A Virgilio A Sierra Pérez y Miguel Rosado
Me comentaba el director del periódico Hoy, mi buen amigo Bienvenido Álvarez Vega en Casa Cuesta donde nos encontramos coincidencialmente que hasta los 30 años una persona no tiene conciencia plena de la muerte, a menos que un pariente muy cercano fallezca.
De alguna manera tiene razón. Para los jóvenes la muerte no existe. Es como una mentira que los adultos repiten hasta convertirla en verdad con los años cuando los vemos irse de este mundo.
Por eso, tal vez, los jóvenes arriesgan tanto la vida en acciones imprudentes como conducir a velocidades extremas provocando accidentes de tránsito que les causan la muerte, entre muchas otras cosas desastrosas. Ellos son, sin embargo, el motor del desarrollo permanente de la raza humana.
“Juventud, divino tesoro, ya te vas para no volver. Cuando quiero llorar, no lloro…y a veces lloro sin querer”, escribió el poeta Rubén Darío en su Canción de Otoño en Primavera.

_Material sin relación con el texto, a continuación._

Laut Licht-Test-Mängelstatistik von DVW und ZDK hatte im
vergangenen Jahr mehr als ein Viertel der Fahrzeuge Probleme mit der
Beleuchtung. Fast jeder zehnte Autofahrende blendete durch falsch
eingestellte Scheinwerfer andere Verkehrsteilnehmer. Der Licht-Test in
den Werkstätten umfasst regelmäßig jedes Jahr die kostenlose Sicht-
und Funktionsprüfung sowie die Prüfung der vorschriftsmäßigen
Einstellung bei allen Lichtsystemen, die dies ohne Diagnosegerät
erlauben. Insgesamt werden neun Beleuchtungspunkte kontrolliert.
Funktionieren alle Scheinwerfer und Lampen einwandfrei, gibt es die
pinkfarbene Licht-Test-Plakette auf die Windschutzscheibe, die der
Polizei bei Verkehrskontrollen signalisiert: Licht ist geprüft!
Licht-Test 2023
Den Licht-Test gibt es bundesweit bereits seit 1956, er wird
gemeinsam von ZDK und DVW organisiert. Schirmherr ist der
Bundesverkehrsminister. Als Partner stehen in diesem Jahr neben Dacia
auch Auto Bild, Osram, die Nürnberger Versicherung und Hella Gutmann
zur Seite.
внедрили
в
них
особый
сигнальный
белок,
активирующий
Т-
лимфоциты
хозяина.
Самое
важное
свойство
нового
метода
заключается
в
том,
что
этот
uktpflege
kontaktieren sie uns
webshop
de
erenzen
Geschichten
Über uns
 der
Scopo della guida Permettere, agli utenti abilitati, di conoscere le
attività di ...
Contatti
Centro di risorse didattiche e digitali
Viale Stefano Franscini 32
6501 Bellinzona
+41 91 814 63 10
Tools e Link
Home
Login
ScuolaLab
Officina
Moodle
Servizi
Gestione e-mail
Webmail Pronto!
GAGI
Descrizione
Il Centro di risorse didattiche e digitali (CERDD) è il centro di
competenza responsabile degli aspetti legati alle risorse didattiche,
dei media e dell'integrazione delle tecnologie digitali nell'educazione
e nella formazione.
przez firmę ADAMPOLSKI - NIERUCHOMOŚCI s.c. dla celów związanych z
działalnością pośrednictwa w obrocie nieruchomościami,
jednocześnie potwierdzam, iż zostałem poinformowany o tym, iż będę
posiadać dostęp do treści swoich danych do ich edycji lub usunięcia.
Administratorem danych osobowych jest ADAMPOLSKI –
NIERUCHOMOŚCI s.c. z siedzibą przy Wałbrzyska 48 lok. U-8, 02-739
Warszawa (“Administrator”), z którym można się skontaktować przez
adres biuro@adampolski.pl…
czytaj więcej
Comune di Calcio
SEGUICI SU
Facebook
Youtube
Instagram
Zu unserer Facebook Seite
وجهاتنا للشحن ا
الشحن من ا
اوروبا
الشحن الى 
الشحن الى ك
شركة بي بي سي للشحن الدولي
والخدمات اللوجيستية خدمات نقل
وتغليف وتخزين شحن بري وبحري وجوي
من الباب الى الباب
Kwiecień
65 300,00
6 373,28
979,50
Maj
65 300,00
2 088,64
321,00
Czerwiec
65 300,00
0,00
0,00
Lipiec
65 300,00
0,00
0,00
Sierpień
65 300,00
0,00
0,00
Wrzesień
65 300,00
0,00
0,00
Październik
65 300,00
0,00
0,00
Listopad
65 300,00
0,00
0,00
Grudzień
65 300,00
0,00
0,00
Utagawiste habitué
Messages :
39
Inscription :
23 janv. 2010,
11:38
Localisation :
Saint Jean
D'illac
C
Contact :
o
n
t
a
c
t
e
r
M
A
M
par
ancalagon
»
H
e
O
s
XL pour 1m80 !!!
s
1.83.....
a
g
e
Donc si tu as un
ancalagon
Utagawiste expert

Cuando los años pasan, y con ellos la juventud, nos volvemos más conservadores, más cautos y tenemos conciencia del peligro y de la muerte que se convierte, entonces, en una verdad “dura y sin sombra”.
Antes no íbamos al médico. Nada nos aquejaba. Lentamente llega la hipertensión arterial, la diabetes, la arritmia o taquicardia, los dolores de cabeza, el colesterol, los triglicéridos, los dolores en la espalda, la artritis, la próstata, los lentes, el pelo se cae, el abdomen crece, la función hepática disminuye, la erección no es la misma, la menopausia, andropausia, etc.

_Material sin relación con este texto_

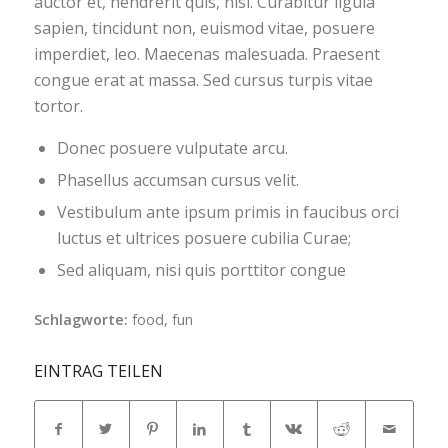
auctor et, hendrerit quis, nisi. Curabitur ligula
sapien, tincidunt non, euismod vitae, posuere
imperdiet, leo. Maecenas malesuada. Praesent
congue erat at massa. Sed cursus turpis vitae
tortor.
Donec posuere vulputate arcu.
Phasellus accumsan cursus velit.
Vestibulum ante ipsum primis in faucibus orci
luctus et ultrices posuere cubilia Curae;
Sed aliquam, nisi quis porttitor congue
Schlagworte:
food
,
fun
EINTRAG TEILEN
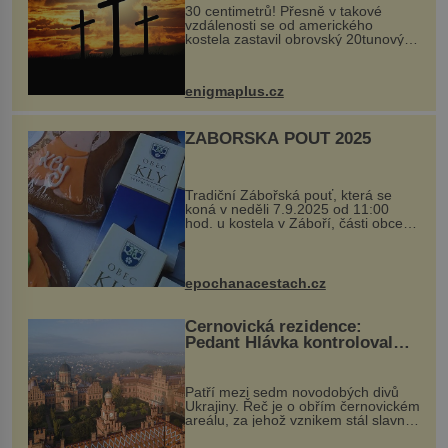
30 centimetrů! Přesně v takové
vzdálenosti se od amerického
kostela zastavil obrovský 20tunový
balvan, který se v květnu 2014
nečekaně odtrhl od nedaleké skály
při její demolici. Podle místních stojí
enigmaplus.cz
...
ZÁBOŘSKÁ POUŤ 2025
Tradiční Zábořská pouť, která se
koná v neděli 7.9.2025 od 11:00
hod. u kostela v Záboří, části obce
Kly u Mělníka. V programu naleznete
komentovanou prohlídku kostela,
dobovou hudbu, řemesla, atrakce...
epochanacestach.cz
Černovická rezidence:
Pedant Hlávka kontroloval
každou cihlu
Patří mezi sedm novodobých divů
Ukrajiny. Řeč je o obřím černovickém
areálu, za jehož vznikem stál slavný
český architekt Josef Hlávka. Ten si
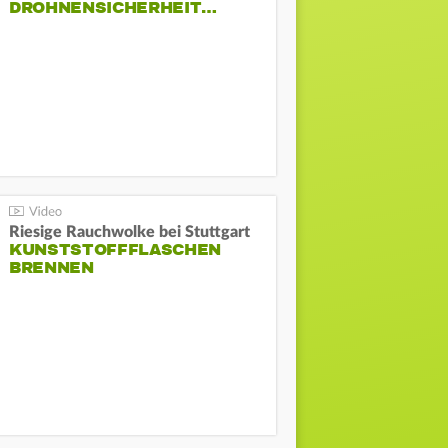
DROHNENSICHERHEIT…
Riesige Rauchwolke bei Stuttgart
KUNSTSTOFFFLASCHEN
BRENNEN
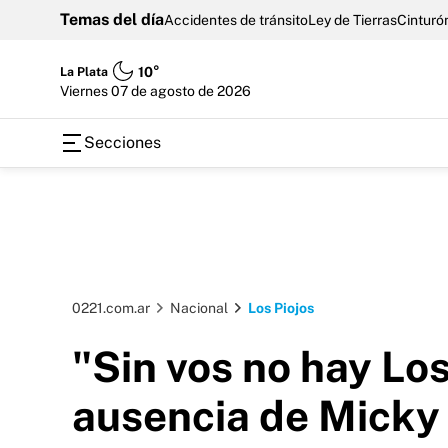
Temas del día
Accidentes de tránsito
Ley de Tierras
Cinturón
La Plata
10°
viernes 07 de agosto de 2026
Secciones
0221.com.ar
Nacional
Los Piojos
"Sin vos no hay Los
ausencia de Micky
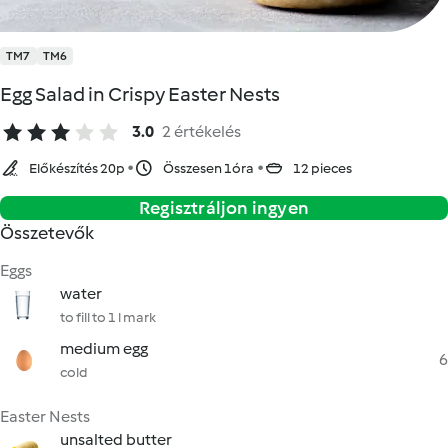
TM7
TM6
Egg Salad in Crispy Easter Nests
3.0
2 értékelés
Előkészítés 20p
Összesen 1óra
12 pieces
Regisztráljon ingyen
Összetevők
Eggs
water
to fill to 1 l mark
medium egg
6
cold
Easter Nests
unsalted butter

“La vejez es la más dura de todas las dictaduras”, canta Alberto Cortez.
Los amigos de infancia generalmente se pierden en la bruma de la cotidianidad y del reloj. Los amigos de la juventud la vida los conduce por distintos caminos y se bifurcan como ríos tempestuosos guiados por el destino o el instinto.
“El hombre es él y su circunstancia”, dijo Ortega y Gasset.

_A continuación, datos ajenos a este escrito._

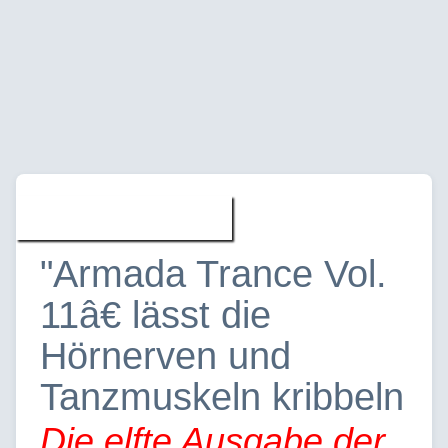
Musik » News
"Armada Trance Vol.
11â€ lässt die
Hörnerven und
Tanzmuskeln kribbeln
Die elfte Ausgabe der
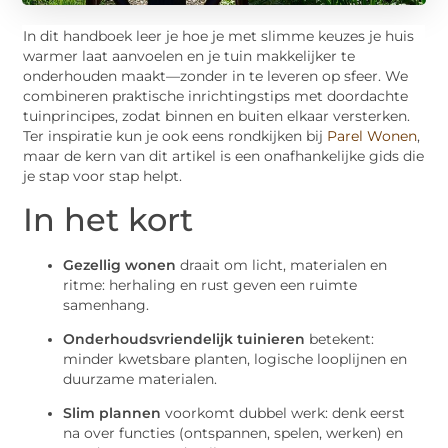
In dit handboek leer je hoe je met slimme keuzes je huis
warmer laat aanvoelen en je tuin makkelijker te
onderhouden maakt—zonder in te leveren op sfeer. We
combineren praktische inrichtingstips met doordachte
tuinprincipes, zodat binnen en buiten elkaar versterken.
Ter inspiratie kun je ook eens rondkijken bij
Parel Wonen
,
maar de kern van dit artikel is een onafhankelijke gids die
je stap voor stap helpt.
In het kort
Gezellig wonen
draait om licht, materialen en
ritme: herhaling en rust geven een ruimte
samenhang.
Onderhoudsvriendelijk tuinieren
betekent:
minder kwetsbare planten, logische looplijnen en
duurzame materialen.
Slim plannen
voorkomt dubbel werk: denk eerst
na over functies (ontspannen, spelen, werken) en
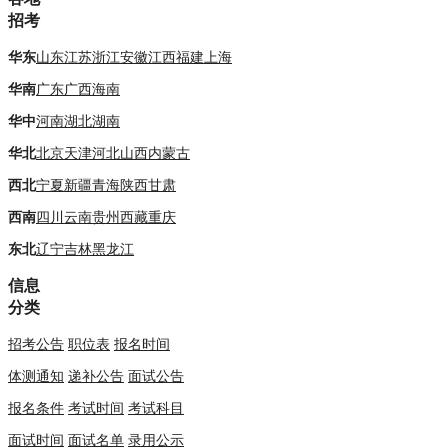
招考
华东
山东
江苏
浙江
安徽
江西
福建
上海
华南
广东
广西
海南
华中
河南
湖北
湖南
华北
北京
天津
河北
山西
内蒙古
西北
宁夏
新疆
青海
陕西
甘肃
西南
四川
云南
贵州
西藏
重庆
东北
辽宁
吉林
黑龙江
信息
分类
招考公告
职位表
报名时间
体测通知
递补公告
面试公告
报名条件
考试时间
考试科目
面试时间
面试名单
录用公示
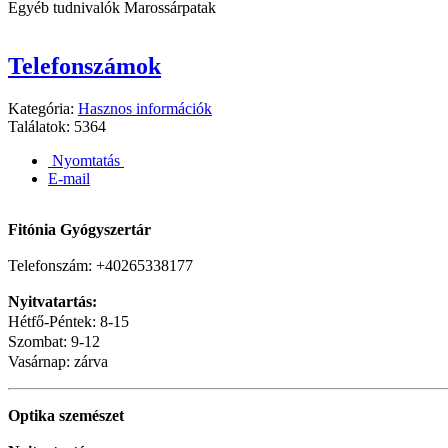
Egyéb tudnivalók Marossárpatak
Telefonszámok
Kategória:
Hasznos információk
Találatok: 5364
Nyomtatás
E-mail
Fitónia Gyógyszertár
Telefonszám: +40265338177
Nyitvatartás:
Hétfő-Péntek: 8-15
Szombat: 9-12
Vasárnap: zárva
Optika szemészet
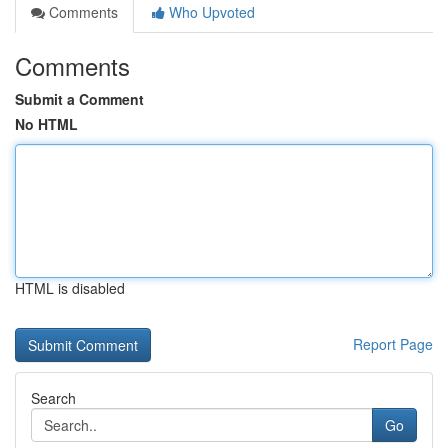
Comments
Who Upvoted
Comments
Submit a Comment
No HTML
HTML is disabled
Report Page
Search
Go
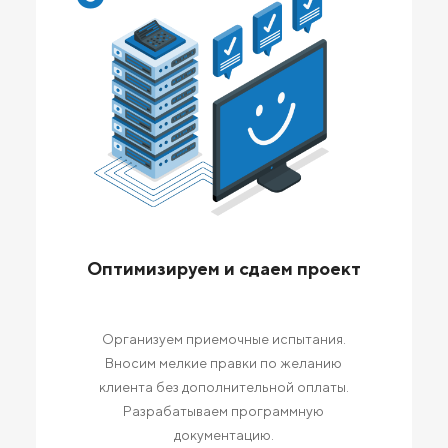
Оптимизируем и сдаем проект
Организуем приемочные испытания.
Вносим мелкие правки по желанию
клиента без дополнительной оплаты.
Разрабатываем программную
документацию.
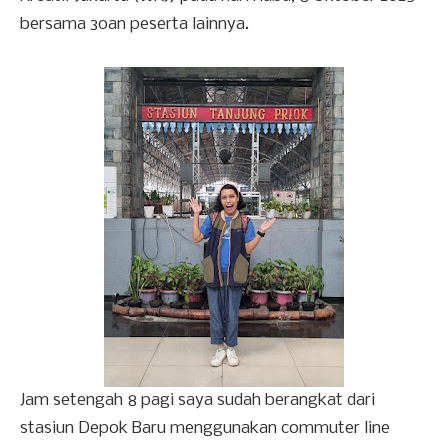
bersama 30an peserta lainnya.
Jam setengah 8 pagi saya sudah berangkat dari
stasiun Depok Baru menggunakan commuter line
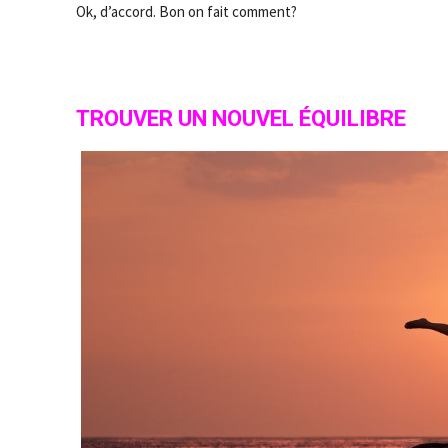
Ok, d’accord. Bon on fait comment?
TROUVER UN NOUVEL ÉQUILIBRE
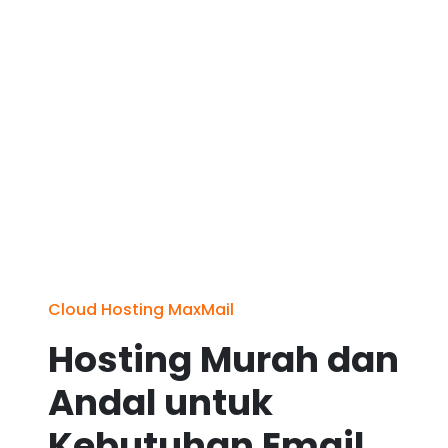
Cloud Hosting MaxMail
Hosting Murah dan
Andal untuk
Kebutuhan Email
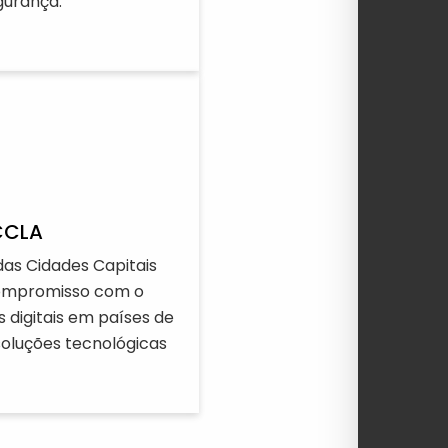
gurança.
CCLA
das Cidades Capitais
compromisso com o
digitais em países de
oluções tecnológicas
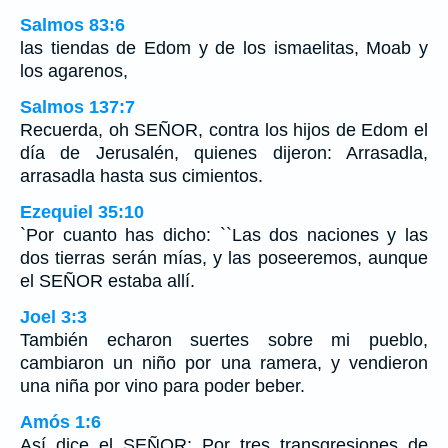
Salmos 83:6
las tiendas de Edom y de los ismaelitas, Moab y
los agarenos,
Salmos 137:7
Recuerda, oh SEÑOR, contra los hijos de Edom el
día de Jerusalén, quienes dijeron: Arrasadla,
arrasadla hasta sus cimientos.
Ezequiel 35:10
`Por cuanto has dicho: ``Las dos naciones y las
dos tierras serán mías, y las poseeremos, aunque
el SEÑOR estaba allí.
Joel 3:3
También echaron suertes sobre mi pueblo,
cambiaron un niño por una ramera, y vendieron
una niña por vino para poder beber.
Amós 1:6
Así dice el SEÑOR: Por tres transgresiones de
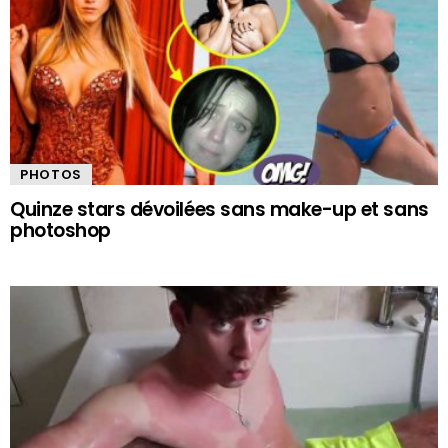
PHOTOS
Quinze stars dévoilées sans make-up et sans
photoshop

Sea como sea, “la vida manda que puebles estos caminos, manda que pueble estos caminos y entonces sale esta voz de sombra y de raíces amargas y de mariposas de fiebre…” advirtió el poeta nacional, don pedro Mir.
Poco a poco nos damos cuenta que la muerte es lo único seguro que tiene todo ser viviente, incluyendo la raza humana que inventó el tiempo para trascender más allá del corto viaje por la vida. La historia los eterniza porque “hay muertos que van subiendo mientras más baja su ataúd”, escribió el poeta Manuel del Cabral.
Uno a uno nuestros seres queridos van cayendo en el lecho de la muerte. Uno a uno va despidiéndose dejando un vacío “que no lo puede llenar la llegada de otro amigo”. Cuando se va “el viejo” o la “vieja” que tanto amamos, aquellos que nos dieron el ser, nos dejan una herida en el alma de las que no cicatrizan nunca.
“Hay golpes en la vida, tan fuerte… ¡Yo no sé! Golpes como del odio de Dios, como si ante ellos, la resaca de todo lo sufrido se empozara en el alma… ¡Yo no sé! Así lloraba Cesar Vallejo en Los Heraldos Negros.
Los que permanecemos vivos terminamos yendo más a las funerarias y los cementerios que a las fiestas de cumpleaños o celebraciones diversas de los amigos y seres amados. Terminamos escribiendo y escuchando panegíricos en vez de escuchar viejos boleros de amor y leer buena literatura.